- Job 1: In the author bio, which publisher is releasing the debut novel Revision?

* BEGIN Quoted text *

Andrea Phillips is an award-winning
transmedia writer, game designer and author. She has worked on projects such as
iOS fitness games Zombies, Run! and The Walk, The Maester's Path for HBO's Game
of Thrones, human rights game America 2049, and the independent commercial ARG
Perplex City. Her projects have variously won the Prix Jeunesse Interactivity
Prize, a Broadband Digital award, a Canadian Screen Award, a BIMA, the Origins
Vanguard Innovation Award, and others. Her book A Creator's Guide to Transmedia
Storytelling is used to teach digital storytelling at universities around the
world.
Her independent work includes the
Kickstarted serial The Daring Adventures of Captain Lucy Smokeheart and The
McKinnon Account, a short story that unfolds in your email inbox. Her debut
novel Revision is out on May 5from Fireside Fiction Co. and her short fiction
has been published in Escape Pod and the Jews vs. Aliens anthology.
Andrea dropped in to talk about her new novel - Revision:
Revision is my debut novel, but when I
started it back in 2009, I'd already been a professional writer for four years.

* END Quoted text *
* BEGIN Extracted material *

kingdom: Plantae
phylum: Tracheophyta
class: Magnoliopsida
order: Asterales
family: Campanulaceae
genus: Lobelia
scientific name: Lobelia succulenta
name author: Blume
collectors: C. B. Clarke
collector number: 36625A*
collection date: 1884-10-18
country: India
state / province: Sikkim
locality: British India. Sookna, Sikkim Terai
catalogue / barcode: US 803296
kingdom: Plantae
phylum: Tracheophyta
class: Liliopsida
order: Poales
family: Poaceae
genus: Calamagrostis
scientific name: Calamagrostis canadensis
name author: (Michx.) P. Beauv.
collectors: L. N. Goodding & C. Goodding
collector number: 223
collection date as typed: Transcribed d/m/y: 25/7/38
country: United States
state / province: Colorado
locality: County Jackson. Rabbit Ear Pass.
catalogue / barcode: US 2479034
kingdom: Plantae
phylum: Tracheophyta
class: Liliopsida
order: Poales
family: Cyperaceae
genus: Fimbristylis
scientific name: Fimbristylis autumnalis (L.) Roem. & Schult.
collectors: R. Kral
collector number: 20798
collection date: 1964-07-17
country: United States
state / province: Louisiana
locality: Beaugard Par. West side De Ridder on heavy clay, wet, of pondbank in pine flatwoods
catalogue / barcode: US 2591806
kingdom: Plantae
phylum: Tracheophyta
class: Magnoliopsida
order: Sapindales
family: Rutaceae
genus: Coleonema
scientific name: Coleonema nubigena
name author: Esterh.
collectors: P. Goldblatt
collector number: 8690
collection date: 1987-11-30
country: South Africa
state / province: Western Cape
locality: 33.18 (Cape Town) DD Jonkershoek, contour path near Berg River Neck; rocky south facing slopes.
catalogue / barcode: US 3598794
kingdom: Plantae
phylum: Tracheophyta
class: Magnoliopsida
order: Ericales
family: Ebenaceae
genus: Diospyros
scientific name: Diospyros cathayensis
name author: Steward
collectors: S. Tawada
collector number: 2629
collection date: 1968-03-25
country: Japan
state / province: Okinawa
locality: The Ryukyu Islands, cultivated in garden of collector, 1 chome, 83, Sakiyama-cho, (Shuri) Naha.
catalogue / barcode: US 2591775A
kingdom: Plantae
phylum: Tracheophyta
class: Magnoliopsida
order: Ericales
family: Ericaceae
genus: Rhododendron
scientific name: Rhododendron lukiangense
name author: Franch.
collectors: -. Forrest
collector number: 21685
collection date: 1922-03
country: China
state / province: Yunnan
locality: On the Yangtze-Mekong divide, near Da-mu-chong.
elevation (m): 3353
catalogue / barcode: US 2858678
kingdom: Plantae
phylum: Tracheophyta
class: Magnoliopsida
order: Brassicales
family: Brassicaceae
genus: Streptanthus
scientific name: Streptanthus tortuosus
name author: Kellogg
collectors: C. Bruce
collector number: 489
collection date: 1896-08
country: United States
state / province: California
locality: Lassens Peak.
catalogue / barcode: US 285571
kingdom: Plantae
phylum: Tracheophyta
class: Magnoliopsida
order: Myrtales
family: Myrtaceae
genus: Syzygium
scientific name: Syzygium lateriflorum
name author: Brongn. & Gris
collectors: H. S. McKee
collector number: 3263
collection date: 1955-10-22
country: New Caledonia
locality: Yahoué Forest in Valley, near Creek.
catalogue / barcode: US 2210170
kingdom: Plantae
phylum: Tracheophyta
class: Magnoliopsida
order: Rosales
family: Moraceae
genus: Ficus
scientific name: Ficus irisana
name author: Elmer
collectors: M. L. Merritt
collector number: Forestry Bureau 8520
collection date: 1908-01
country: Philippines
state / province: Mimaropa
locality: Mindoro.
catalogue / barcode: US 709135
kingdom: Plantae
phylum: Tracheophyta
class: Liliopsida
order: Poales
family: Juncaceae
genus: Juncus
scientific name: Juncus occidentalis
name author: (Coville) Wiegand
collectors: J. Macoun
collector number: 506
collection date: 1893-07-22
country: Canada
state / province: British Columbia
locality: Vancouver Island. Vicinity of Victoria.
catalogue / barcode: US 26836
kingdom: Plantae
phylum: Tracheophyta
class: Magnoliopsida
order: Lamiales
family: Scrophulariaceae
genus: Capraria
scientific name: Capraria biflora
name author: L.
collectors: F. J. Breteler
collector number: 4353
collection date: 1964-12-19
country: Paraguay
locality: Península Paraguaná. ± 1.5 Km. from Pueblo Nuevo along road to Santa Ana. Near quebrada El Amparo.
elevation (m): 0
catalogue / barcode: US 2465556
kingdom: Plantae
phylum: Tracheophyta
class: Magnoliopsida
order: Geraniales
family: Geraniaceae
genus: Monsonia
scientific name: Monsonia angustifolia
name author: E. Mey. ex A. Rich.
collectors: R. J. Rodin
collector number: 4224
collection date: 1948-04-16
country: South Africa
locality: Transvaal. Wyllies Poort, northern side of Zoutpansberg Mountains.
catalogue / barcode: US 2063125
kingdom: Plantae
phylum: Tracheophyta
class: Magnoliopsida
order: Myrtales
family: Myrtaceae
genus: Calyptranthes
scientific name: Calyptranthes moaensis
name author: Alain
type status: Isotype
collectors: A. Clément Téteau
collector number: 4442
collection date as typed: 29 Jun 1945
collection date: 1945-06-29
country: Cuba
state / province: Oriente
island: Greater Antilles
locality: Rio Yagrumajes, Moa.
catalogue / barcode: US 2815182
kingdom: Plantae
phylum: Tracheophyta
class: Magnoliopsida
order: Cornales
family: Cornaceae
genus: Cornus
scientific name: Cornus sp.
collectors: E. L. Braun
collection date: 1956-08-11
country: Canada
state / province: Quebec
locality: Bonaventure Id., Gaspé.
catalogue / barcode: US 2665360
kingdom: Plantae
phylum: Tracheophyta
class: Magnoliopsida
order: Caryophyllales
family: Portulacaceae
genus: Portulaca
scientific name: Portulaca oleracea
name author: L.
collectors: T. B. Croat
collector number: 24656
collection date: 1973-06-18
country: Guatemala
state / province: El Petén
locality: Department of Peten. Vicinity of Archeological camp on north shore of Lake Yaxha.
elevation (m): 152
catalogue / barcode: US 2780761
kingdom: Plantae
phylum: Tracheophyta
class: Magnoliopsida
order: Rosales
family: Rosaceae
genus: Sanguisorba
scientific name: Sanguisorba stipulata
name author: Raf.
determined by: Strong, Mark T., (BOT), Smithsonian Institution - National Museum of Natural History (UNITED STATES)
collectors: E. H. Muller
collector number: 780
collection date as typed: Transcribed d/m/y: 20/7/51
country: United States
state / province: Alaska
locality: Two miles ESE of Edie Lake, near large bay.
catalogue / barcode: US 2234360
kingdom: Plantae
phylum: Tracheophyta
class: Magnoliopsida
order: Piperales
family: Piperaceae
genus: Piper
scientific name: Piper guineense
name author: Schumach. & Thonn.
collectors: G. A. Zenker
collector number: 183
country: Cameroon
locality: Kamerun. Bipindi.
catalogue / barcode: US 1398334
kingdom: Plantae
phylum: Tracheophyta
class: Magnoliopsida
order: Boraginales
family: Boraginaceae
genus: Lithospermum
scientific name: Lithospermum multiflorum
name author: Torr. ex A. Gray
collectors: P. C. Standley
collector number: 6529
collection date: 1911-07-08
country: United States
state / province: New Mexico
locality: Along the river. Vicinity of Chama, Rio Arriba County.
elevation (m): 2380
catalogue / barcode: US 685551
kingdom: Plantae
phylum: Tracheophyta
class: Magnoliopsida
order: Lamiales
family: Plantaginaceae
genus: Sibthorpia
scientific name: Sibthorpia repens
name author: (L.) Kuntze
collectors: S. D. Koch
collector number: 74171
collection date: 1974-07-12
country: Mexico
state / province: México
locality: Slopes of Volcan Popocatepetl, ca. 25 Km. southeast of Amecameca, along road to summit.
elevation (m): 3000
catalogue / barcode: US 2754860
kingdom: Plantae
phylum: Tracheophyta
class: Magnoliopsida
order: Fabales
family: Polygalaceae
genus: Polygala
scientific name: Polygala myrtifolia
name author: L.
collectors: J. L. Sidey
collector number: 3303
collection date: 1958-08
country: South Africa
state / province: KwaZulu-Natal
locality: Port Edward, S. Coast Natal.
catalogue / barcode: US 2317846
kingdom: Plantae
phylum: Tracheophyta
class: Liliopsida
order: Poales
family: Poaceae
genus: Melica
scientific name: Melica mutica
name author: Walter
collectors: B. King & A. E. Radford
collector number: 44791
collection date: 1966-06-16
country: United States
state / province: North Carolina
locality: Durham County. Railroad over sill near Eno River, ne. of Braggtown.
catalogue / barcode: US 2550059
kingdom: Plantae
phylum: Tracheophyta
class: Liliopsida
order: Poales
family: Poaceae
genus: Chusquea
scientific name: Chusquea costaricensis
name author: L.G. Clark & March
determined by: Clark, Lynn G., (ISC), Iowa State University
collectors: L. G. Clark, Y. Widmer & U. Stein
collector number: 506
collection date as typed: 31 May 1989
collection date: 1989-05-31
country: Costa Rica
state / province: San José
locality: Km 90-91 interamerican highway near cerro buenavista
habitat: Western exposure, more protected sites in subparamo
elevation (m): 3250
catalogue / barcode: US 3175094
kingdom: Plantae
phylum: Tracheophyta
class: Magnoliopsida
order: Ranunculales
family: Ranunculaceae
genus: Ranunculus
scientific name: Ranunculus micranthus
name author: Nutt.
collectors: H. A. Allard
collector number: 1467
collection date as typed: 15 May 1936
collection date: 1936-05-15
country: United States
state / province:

* END Extracted material *

- Job 2: In the entries, substitute "collection number" for "collector number" in the lines starting at the one that has "family: Portulacaceae" and stopping after the one that has "elevation (m): 152". Give back only those lines, with everything else unchanged.

- Solution 1: Fireside Fiction Co.

- Solution 2:
family: Portulacaceae
genus: Portulaca
scientific name: Portulaca oleracea
name author: L.
collectors: T. B. Croat
collection number: 24656
collection date: 1973-06-18
country: Guatemala
state / province: El Petén
locality: Department of Peten. Vicinity of Archeological camp on north shore of Lake Yaxha.
elevation (m): 152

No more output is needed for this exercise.